If patient is still in an altered state after 48 hours — with no other explanation of the symptoms, the policy calls for beginning antibiotic treatment for UTI.
“There is a vast amount of over-testing or urine analysis in older adults,” Pulia said, adding that he noticed at his own facility that virtually every UA from the emergency department included an order for a reflex culture.
“On every single patient — we found a tremendous amount of over-culturing going on, and basically eliminated that order from the ED,” he said. “We saw a 40% decline in cultures out of the ED.”
A Problem Arises
These findings are not yet published, but Pulia revealed a problem in removing the routine order for culture: Some cultures that really should be done fell by the wayside.
“So, I’m getting pressure from one side, knowing this is vastly overused, and the pressure from the [infectious disease physicians] saying we need cultures,” he said.
The reflex culture order was revised and restored after getting buy-in from urologists, infectious disease clinicians, and others, he said. “There were some process instructions but basically we said, ‘Do not send this test for anything other than suspecting a UTI, and you have an appropriate indication.’”

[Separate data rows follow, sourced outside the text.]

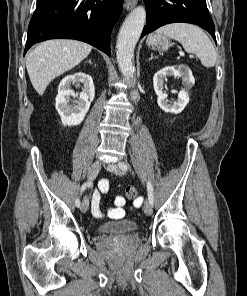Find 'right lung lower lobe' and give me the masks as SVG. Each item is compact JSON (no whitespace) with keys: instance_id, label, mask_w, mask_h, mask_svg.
I'll return each instance as SVG.
<instances>
[{"instance_id":"obj_1","label":"right lung lower lobe","mask_w":247,"mask_h":296,"mask_svg":"<svg viewBox=\"0 0 247 296\" xmlns=\"http://www.w3.org/2000/svg\"><path fill=\"white\" fill-rule=\"evenodd\" d=\"M123 0H37L28 27L24 55L35 43L68 38L110 51V36Z\"/></svg>"}]
</instances>
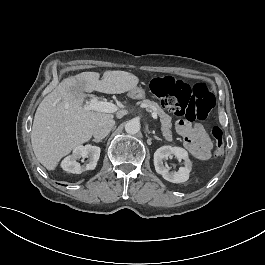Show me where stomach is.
<instances>
[{"label": "stomach", "mask_w": 265, "mask_h": 265, "mask_svg": "<svg viewBox=\"0 0 265 265\" xmlns=\"http://www.w3.org/2000/svg\"><path fill=\"white\" fill-rule=\"evenodd\" d=\"M128 96L132 99H143L145 97V92L143 89L135 87L129 91Z\"/></svg>", "instance_id": "1"}]
</instances>
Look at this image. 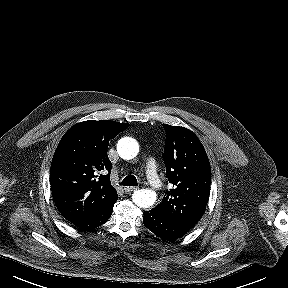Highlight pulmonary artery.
<instances>
[{
    "label": "pulmonary artery",
    "instance_id": "e3ab8cb5",
    "mask_svg": "<svg viewBox=\"0 0 288 288\" xmlns=\"http://www.w3.org/2000/svg\"><path fill=\"white\" fill-rule=\"evenodd\" d=\"M146 177L149 183L154 186H160V180L158 176V168L153 158H148L146 162Z\"/></svg>",
    "mask_w": 288,
    "mask_h": 288
}]
</instances>
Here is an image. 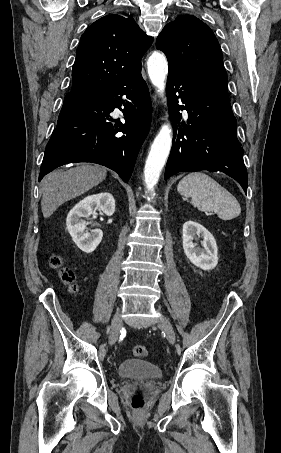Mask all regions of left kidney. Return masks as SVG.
<instances>
[{
    "mask_svg": "<svg viewBox=\"0 0 281 453\" xmlns=\"http://www.w3.org/2000/svg\"><path fill=\"white\" fill-rule=\"evenodd\" d=\"M196 235L202 237L203 241H201V245L203 249H196V245L193 243ZM183 249L189 261L193 265H196V267H199V269H203V271L215 269L218 263L216 241L213 235L205 227H202V224H199V222H195V220L184 222Z\"/></svg>",
    "mask_w": 281,
    "mask_h": 453,
    "instance_id": "obj_1",
    "label": "left kidney"
}]
</instances>
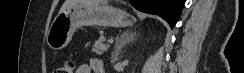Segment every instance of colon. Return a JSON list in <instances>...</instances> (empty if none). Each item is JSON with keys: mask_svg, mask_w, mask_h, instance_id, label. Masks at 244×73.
<instances>
[{"mask_svg": "<svg viewBox=\"0 0 244 73\" xmlns=\"http://www.w3.org/2000/svg\"><path fill=\"white\" fill-rule=\"evenodd\" d=\"M74 62L72 60L64 61L55 71V73H73Z\"/></svg>", "mask_w": 244, "mask_h": 73, "instance_id": "colon-1", "label": "colon"}]
</instances>
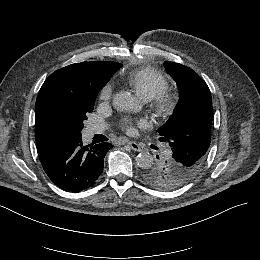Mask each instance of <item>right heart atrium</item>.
Returning a JSON list of instances; mask_svg holds the SVG:
<instances>
[{"mask_svg":"<svg viewBox=\"0 0 260 260\" xmlns=\"http://www.w3.org/2000/svg\"><path fill=\"white\" fill-rule=\"evenodd\" d=\"M114 94V86L112 83H106L99 91V98L102 101H110Z\"/></svg>","mask_w":260,"mask_h":260,"instance_id":"right-heart-atrium-1","label":"right heart atrium"}]
</instances>
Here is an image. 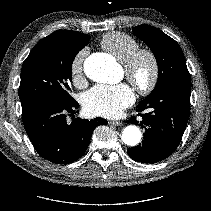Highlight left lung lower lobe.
I'll return each mask as SVG.
<instances>
[{
  "instance_id": "1",
  "label": "left lung lower lobe",
  "mask_w": 211,
  "mask_h": 211,
  "mask_svg": "<svg viewBox=\"0 0 211 211\" xmlns=\"http://www.w3.org/2000/svg\"><path fill=\"white\" fill-rule=\"evenodd\" d=\"M191 80L168 84L157 94L144 99L137 112L145 128L142 144L127 150L128 155L141 163H156L169 157L179 145L190 114ZM130 122L138 123L136 117Z\"/></svg>"
}]
</instances>
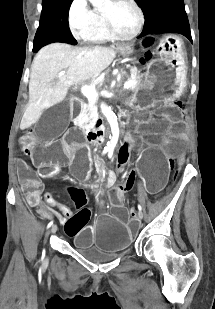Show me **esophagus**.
<instances>
[{
    "instance_id": "esophagus-1",
    "label": "esophagus",
    "mask_w": 215,
    "mask_h": 309,
    "mask_svg": "<svg viewBox=\"0 0 215 309\" xmlns=\"http://www.w3.org/2000/svg\"><path fill=\"white\" fill-rule=\"evenodd\" d=\"M118 46V44H112V47H117Z\"/></svg>"
}]
</instances>
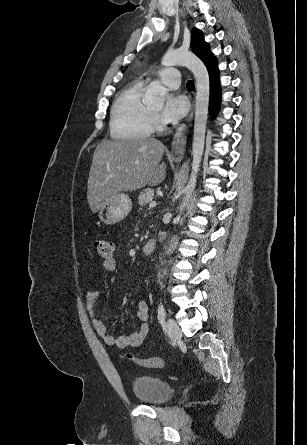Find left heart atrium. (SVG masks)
<instances>
[{
  "label": "left heart atrium",
  "instance_id": "obj_1",
  "mask_svg": "<svg viewBox=\"0 0 307 445\" xmlns=\"http://www.w3.org/2000/svg\"><path fill=\"white\" fill-rule=\"evenodd\" d=\"M188 112L186 98L178 92L169 91L162 109V117L167 122H177Z\"/></svg>",
  "mask_w": 307,
  "mask_h": 445
}]
</instances>
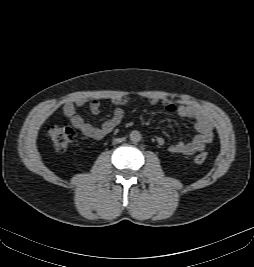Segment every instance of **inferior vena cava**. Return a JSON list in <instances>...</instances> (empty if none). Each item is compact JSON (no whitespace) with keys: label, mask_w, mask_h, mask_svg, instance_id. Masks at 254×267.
<instances>
[{"label":"inferior vena cava","mask_w":254,"mask_h":267,"mask_svg":"<svg viewBox=\"0 0 254 267\" xmlns=\"http://www.w3.org/2000/svg\"><path fill=\"white\" fill-rule=\"evenodd\" d=\"M122 141H123L122 138H117V139H114V140H113V144H117V143H120V142H122Z\"/></svg>","instance_id":"inferior-vena-cava-1"}]
</instances>
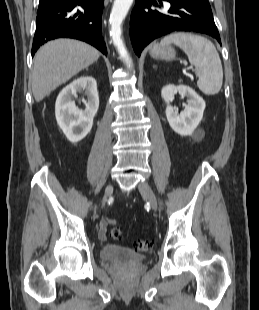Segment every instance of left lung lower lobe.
<instances>
[{
	"label": "left lung lower lobe",
	"instance_id": "0a47b994",
	"mask_svg": "<svg viewBox=\"0 0 259 310\" xmlns=\"http://www.w3.org/2000/svg\"><path fill=\"white\" fill-rule=\"evenodd\" d=\"M162 1L171 4L168 10ZM173 31L205 33L221 42L208 0H136L130 37L138 56L151 41Z\"/></svg>",
	"mask_w": 259,
	"mask_h": 310
}]
</instances>
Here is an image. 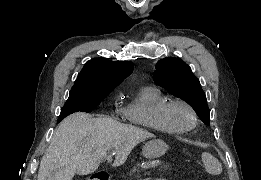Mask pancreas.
Masks as SVG:
<instances>
[{"instance_id": "1", "label": "pancreas", "mask_w": 261, "mask_h": 180, "mask_svg": "<svg viewBox=\"0 0 261 180\" xmlns=\"http://www.w3.org/2000/svg\"><path fill=\"white\" fill-rule=\"evenodd\" d=\"M151 164V166H149ZM173 162L165 159H139L135 160L130 166V169L123 171V176H131L132 178H140V176H145V169L153 170H172Z\"/></svg>"}]
</instances>
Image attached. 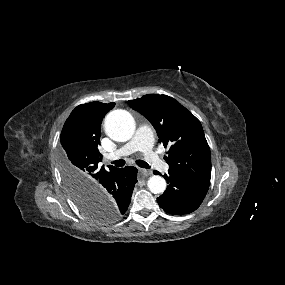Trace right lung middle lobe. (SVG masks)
I'll return each instance as SVG.
<instances>
[{
    "label": "right lung middle lobe",
    "instance_id": "1",
    "mask_svg": "<svg viewBox=\"0 0 285 285\" xmlns=\"http://www.w3.org/2000/svg\"><path fill=\"white\" fill-rule=\"evenodd\" d=\"M61 170L69 193L71 194L80 211L85 216L99 223H110L119 218L117 213L110 205L95 199L88 189L79 191L76 180L69 172V169L66 166H62V163Z\"/></svg>",
    "mask_w": 285,
    "mask_h": 285
}]
</instances>
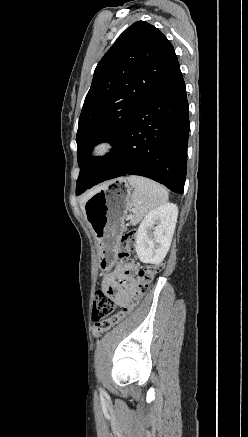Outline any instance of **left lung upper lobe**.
Instances as JSON below:
<instances>
[{
    "mask_svg": "<svg viewBox=\"0 0 248 437\" xmlns=\"http://www.w3.org/2000/svg\"><path fill=\"white\" fill-rule=\"evenodd\" d=\"M176 61L169 40L144 21L127 28L102 57L79 117L76 195L86 191L105 168L132 115ZM105 141L113 151L100 160L91 159L93 147Z\"/></svg>",
    "mask_w": 248,
    "mask_h": 437,
    "instance_id": "1",
    "label": "left lung upper lobe"
}]
</instances>
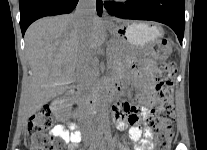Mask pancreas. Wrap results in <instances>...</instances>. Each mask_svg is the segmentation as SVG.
Wrapping results in <instances>:
<instances>
[{"mask_svg": "<svg viewBox=\"0 0 207 150\" xmlns=\"http://www.w3.org/2000/svg\"><path fill=\"white\" fill-rule=\"evenodd\" d=\"M120 55V49L119 48H112L111 52L108 53L107 58H108V62L110 64H115L116 61L118 60V58ZM96 78V72L93 71L91 77H90V81H94V79Z\"/></svg>", "mask_w": 207, "mask_h": 150, "instance_id": "pancreas-1", "label": "pancreas"}]
</instances>
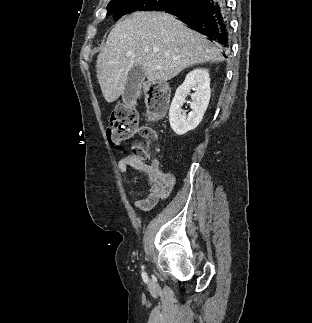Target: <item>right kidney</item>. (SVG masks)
<instances>
[{"instance_id": "ca27d5eb", "label": "right kidney", "mask_w": 312, "mask_h": 323, "mask_svg": "<svg viewBox=\"0 0 312 323\" xmlns=\"http://www.w3.org/2000/svg\"><path fill=\"white\" fill-rule=\"evenodd\" d=\"M190 90H194V94H190L192 112L187 116L182 106ZM210 94V78L206 68H196L187 74L182 86L177 88L169 110V122L175 134L184 136L197 128L208 108Z\"/></svg>"}]
</instances>
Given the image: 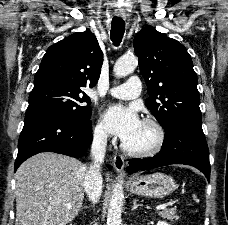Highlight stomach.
Instances as JSON below:
<instances>
[{
  "instance_id": "1",
  "label": "stomach",
  "mask_w": 228,
  "mask_h": 225,
  "mask_svg": "<svg viewBox=\"0 0 228 225\" xmlns=\"http://www.w3.org/2000/svg\"><path fill=\"white\" fill-rule=\"evenodd\" d=\"M175 189H177V185L173 177L164 175V173L134 177L130 183V193L149 197V199H163V197L171 195Z\"/></svg>"
}]
</instances>
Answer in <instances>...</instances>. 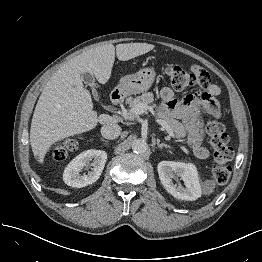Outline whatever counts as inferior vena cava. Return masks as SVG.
I'll use <instances>...</instances> for the list:
<instances>
[{
  "label": "inferior vena cava",
  "instance_id": "1",
  "mask_svg": "<svg viewBox=\"0 0 262 262\" xmlns=\"http://www.w3.org/2000/svg\"><path fill=\"white\" fill-rule=\"evenodd\" d=\"M121 133V127L116 123L104 124L101 128V134L106 139H115Z\"/></svg>",
  "mask_w": 262,
  "mask_h": 262
}]
</instances>
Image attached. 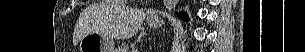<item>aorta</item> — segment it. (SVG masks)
Segmentation results:
<instances>
[{
  "instance_id": "1",
  "label": "aorta",
  "mask_w": 305,
  "mask_h": 52,
  "mask_svg": "<svg viewBox=\"0 0 305 52\" xmlns=\"http://www.w3.org/2000/svg\"><path fill=\"white\" fill-rule=\"evenodd\" d=\"M179 0H164L163 4L167 10L175 9Z\"/></svg>"
}]
</instances>
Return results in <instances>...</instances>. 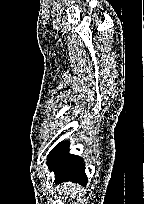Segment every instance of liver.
Returning <instances> with one entry per match:
<instances>
[{"label":"liver","instance_id":"1","mask_svg":"<svg viewBox=\"0 0 144 204\" xmlns=\"http://www.w3.org/2000/svg\"><path fill=\"white\" fill-rule=\"evenodd\" d=\"M66 189H68L69 191L67 192ZM80 189L81 186L75 185L74 183L71 182H66L61 185L60 191L64 192V194L68 196L70 194L76 195L80 191Z\"/></svg>","mask_w":144,"mask_h":204}]
</instances>
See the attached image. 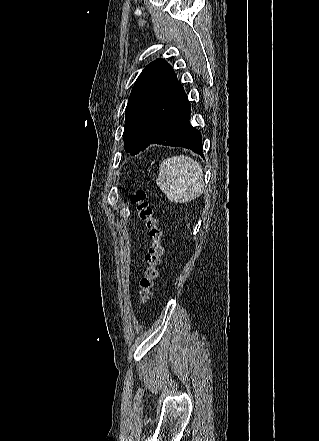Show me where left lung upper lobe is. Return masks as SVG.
I'll list each match as a JSON object with an SVG mask.
<instances>
[{
	"mask_svg": "<svg viewBox=\"0 0 319 441\" xmlns=\"http://www.w3.org/2000/svg\"><path fill=\"white\" fill-rule=\"evenodd\" d=\"M186 94L171 66L162 58L137 78L125 110L124 147L132 155L145 150L158 128L182 104Z\"/></svg>",
	"mask_w": 319,
	"mask_h": 441,
	"instance_id": "obj_1",
	"label": "left lung upper lobe"
}]
</instances>
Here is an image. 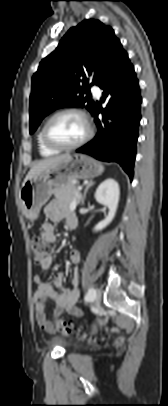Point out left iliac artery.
Here are the masks:
<instances>
[{"mask_svg": "<svg viewBox=\"0 0 168 406\" xmlns=\"http://www.w3.org/2000/svg\"><path fill=\"white\" fill-rule=\"evenodd\" d=\"M95 295V289L94 288H90L85 296V301H91L93 300Z\"/></svg>", "mask_w": 168, "mask_h": 406, "instance_id": "obj_1", "label": "left iliac artery"}]
</instances>
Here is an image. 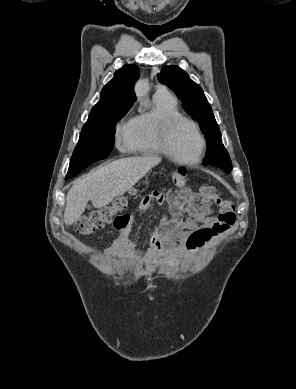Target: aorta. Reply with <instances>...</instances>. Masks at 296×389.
<instances>
[{"instance_id":"762f6f07","label":"aorta","mask_w":296,"mask_h":389,"mask_svg":"<svg viewBox=\"0 0 296 389\" xmlns=\"http://www.w3.org/2000/svg\"><path fill=\"white\" fill-rule=\"evenodd\" d=\"M135 92L139 97L146 96L148 92V81L146 79L139 80L135 86Z\"/></svg>"}]
</instances>
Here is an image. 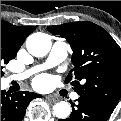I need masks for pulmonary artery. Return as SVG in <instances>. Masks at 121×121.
I'll use <instances>...</instances> for the list:
<instances>
[{
    "instance_id": "obj_1",
    "label": "pulmonary artery",
    "mask_w": 121,
    "mask_h": 121,
    "mask_svg": "<svg viewBox=\"0 0 121 121\" xmlns=\"http://www.w3.org/2000/svg\"><path fill=\"white\" fill-rule=\"evenodd\" d=\"M71 49L68 43L64 41H56L53 43V46L46 58V60L40 64L37 65L29 70L24 71L23 73L13 76L12 79L15 80H23L25 78H28L30 75H32L34 72L39 71V70H45L52 68L54 66L59 65L62 63L64 60L67 59ZM74 99L78 98V95L74 93L72 95Z\"/></svg>"
}]
</instances>
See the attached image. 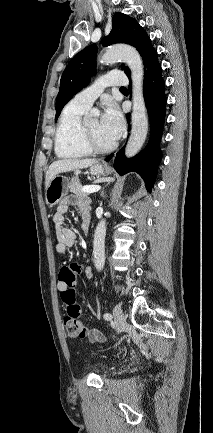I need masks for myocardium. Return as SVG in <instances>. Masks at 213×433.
Listing matches in <instances>:
<instances>
[{
  "instance_id": "1",
  "label": "myocardium",
  "mask_w": 213,
  "mask_h": 433,
  "mask_svg": "<svg viewBox=\"0 0 213 433\" xmlns=\"http://www.w3.org/2000/svg\"><path fill=\"white\" fill-rule=\"evenodd\" d=\"M81 138L83 144L91 153H97V154L108 153L113 151L117 146L116 142H113L111 145L105 147L99 146L90 135L86 123L81 125Z\"/></svg>"
}]
</instances>
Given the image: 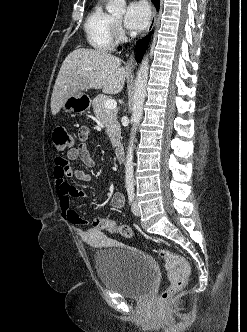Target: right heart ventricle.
Instances as JSON below:
<instances>
[{"instance_id":"e07e8e85","label":"right heart ventricle","mask_w":247,"mask_h":332,"mask_svg":"<svg viewBox=\"0 0 247 332\" xmlns=\"http://www.w3.org/2000/svg\"><path fill=\"white\" fill-rule=\"evenodd\" d=\"M112 23V16L105 11L103 0H100L92 8L84 24L86 38L91 47L98 51L113 49Z\"/></svg>"}]
</instances>
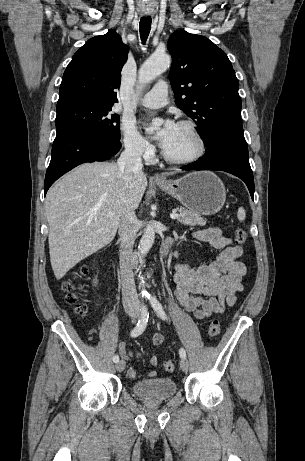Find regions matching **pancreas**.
Returning a JSON list of instances; mask_svg holds the SVG:
<instances>
[{"label": "pancreas", "instance_id": "cf45deb5", "mask_svg": "<svg viewBox=\"0 0 305 461\" xmlns=\"http://www.w3.org/2000/svg\"><path fill=\"white\" fill-rule=\"evenodd\" d=\"M176 210L179 212V217L177 218V221L183 225L205 226L207 223L205 218L192 211L186 210L183 207L176 208Z\"/></svg>", "mask_w": 305, "mask_h": 461}]
</instances>
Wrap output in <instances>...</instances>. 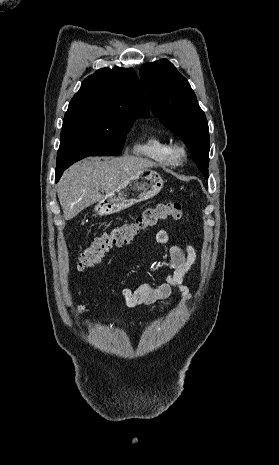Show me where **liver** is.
<instances>
[{
    "label": "liver",
    "instance_id": "6515ba94",
    "mask_svg": "<svg viewBox=\"0 0 279 465\" xmlns=\"http://www.w3.org/2000/svg\"><path fill=\"white\" fill-rule=\"evenodd\" d=\"M154 164L144 158L124 155L117 158L91 157L75 163L62 175L57 194L64 218L70 220L100 201L134 174Z\"/></svg>",
    "mask_w": 279,
    "mask_h": 465
}]
</instances>
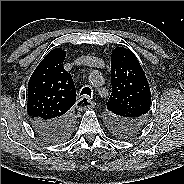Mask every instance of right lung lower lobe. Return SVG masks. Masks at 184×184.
<instances>
[{
  "mask_svg": "<svg viewBox=\"0 0 184 184\" xmlns=\"http://www.w3.org/2000/svg\"><path fill=\"white\" fill-rule=\"evenodd\" d=\"M34 130L44 138L50 139L65 132L74 124L72 115L69 114L61 119L54 121L31 120Z\"/></svg>",
  "mask_w": 184,
  "mask_h": 184,
  "instance_id": "right-lung-lower-lobe-1",
  "label": "right lung lower lobe"
}]
</instances>
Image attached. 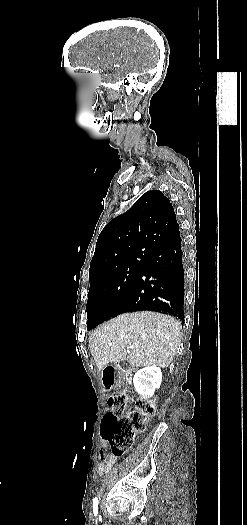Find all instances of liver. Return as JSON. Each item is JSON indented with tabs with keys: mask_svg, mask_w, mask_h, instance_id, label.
Instances as JSON below:
<instances>
[{
	"mask_svg": "<svg viewBox=\"0 0 247 525\" xmlns=\"http://www.w3.org/2000/svg\"><path fill=\"white\" fill-rule=\"evenodd\" d=\"M180 331L181 323L169 315L123 313L93 331L89 347L98 371L121 361H129L132 367L167 369L176 355Z\"/></svg>",
	"mask_w": 247,
	"mask_h": 525,
	"instance_id": "1",
	"label": "liver"
}]
</instances>
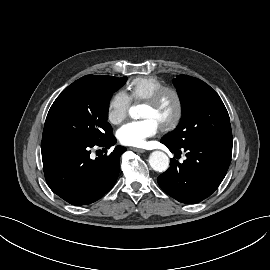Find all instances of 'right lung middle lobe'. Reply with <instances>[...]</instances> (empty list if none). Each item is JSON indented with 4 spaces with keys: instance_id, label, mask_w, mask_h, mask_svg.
Instances as JSON below:
<instances>
[{
    "instance_id": "right-lung-middle-lobe-1",
    "label": "right lung middle lobe",
    "mask_w": 270,
    "mask_h": 270,
    "mask_svg": "<svg viewBox=\"0 0 270 270\" xmlns=\"http://www.w3.org/2000/svg\"><path fill=\"white\" fill-rule=\"evenodd\" d=\"M126 77L84 76L69 85L52 104L42 141L64 140L97 145L112 134L107 122L112 94Z\"/></svg>"
}]
</instances>
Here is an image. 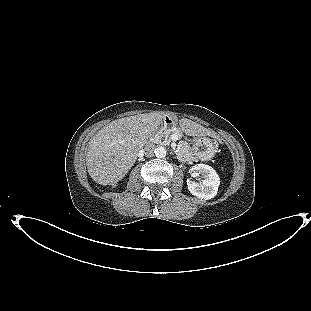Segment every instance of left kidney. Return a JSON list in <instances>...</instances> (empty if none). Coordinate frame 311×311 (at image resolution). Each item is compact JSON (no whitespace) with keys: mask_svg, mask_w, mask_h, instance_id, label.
Listing matches in <instances>:
<instances>
[{"mask_svg":"<svg viewBox=\"0 0 311 311\" xmlns=\"http://www.w3.org/2000/svg\"><path fill=\"white\" fill-rule=\"evenodd\" d=\"M191 172H199L203 176L202 183L187 180V186L190 193L198 198L209 200L217 195L220 185V178L216 171L206 164H196L191 169Z\"/></svg>","mask_w":311,"mask_h":311,"instance_id":"left-kidney-1","label":"left kidney"}]
</instances>
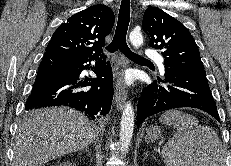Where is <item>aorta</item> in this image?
<instances>
[{
  "instance_id": "obj_1",
  "label": "aorta",
  "mask_w": 231,
  "mask_h": 166,
  "mask_svg": "<svg viewBox=\"0 0 231 166\" xmlns=\"http://www.w3.org/2000/svg\"><path fill=\"white\" fill-rule=\"evenodd\" d=\"M129 40L134 48H139L143 44V36L140 31L133 30L129 35ZM134 109L131 102L124 106L120 122V149L122 154H126L131 143L134 129Z\"/></svg>"
}]
</instances>
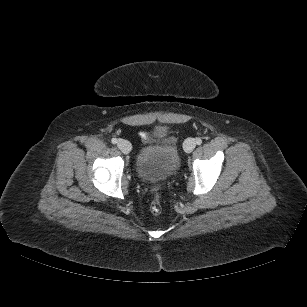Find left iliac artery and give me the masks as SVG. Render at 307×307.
I'll return each instance as SVG.
<instances>
[{
  "label": "left iliac artery",
  "mask_w": 307,
  "mask_h": 307,
  "mask_svg": "<svg viewBox=\"0 0 307 307\" xmlns=\"http://www.w3.org/2000/svg\"><path fill=\"white\" fill-rule=\"evenodd\" d=\"M196 143H197V145H201L202 144V139L201 138H197Z\"/></svg>",
  "instance_id": "1"
}]
</instances>
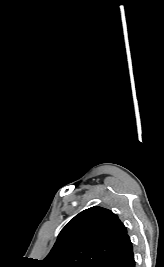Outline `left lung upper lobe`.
I'll use <instances>...</instances> for the list:
<instances>
[{
  "mask_svg": "<svg viewBox=\"0 0 164 267\" xmlns=\"http://www.w3.org/2000/svg\"><path fill=\"white\" fill-rule=\"evenodd\" d=\"M127 230L117 215L98 206L76 215L60 232L42 267H102Z\"/></svg>",
  "mask_w": 164,
  "mask_h": 267,
  "instance_id": "left-lung-upper-lobe-1",
  "label": "left lung upper lobe"
}]
</instances>
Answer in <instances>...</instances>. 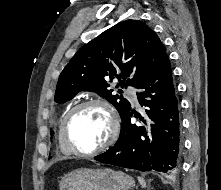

Under the new policy, the following were not considered indications for a UA with reflex culture:
• Abnormal urine quality, such as color and order, without another indication;
• Abdominal pain without suspicion for UTI;
• Routine component of “pan-culture”;
• Screening for UA for patients with nonspecific complaints, such as fatigue, weakness, or falls.
The idea is to eliminate unnecessary testing while not missing cultures that need to be done. The work is still in process, but a 20% reduction in treating asymptomatic bacteriuria has been achieved thus far, Pulia said.
When trying to make design changes, you have to make sure they are integrated into the system — specific actions, not just a link to hospital policy, he said. The information must be accurate, and it must get to the right people in the right format, for example, text, computer, or electronic medical records.
In addition, the design change must kick-in at the precise point of care, not too early or too late. Expect challenges. “In systems engineering, sometimes building a better mousetrap makes a smarter mouse,” he said. “Human beings are quite interesting in their ability to overwhelm really well-designed systems. You don’t want to get to a point where you are doing a lot of hard stops and you are making work hard for everybody else because of an outlier.”
If the behavior change needs to be made with an outlier, it is probably better to try to do that face-to-face rather than redesigning a system that is working for everyone else, he said.
REFERENCE
- Keller SC, Tamma PD, Cosgrove SE, et al. Ambulatory antibiotic stewardship through a human factors engineering approach: A systematic review. J Am Board Fam Med 2018;31:417-430.
Broadly classified as ergonomics in much of the world, human factors engineering ultimately may lead to changes in practices and behaviors entrenched in healthcare that endanger patients with infections and other harms.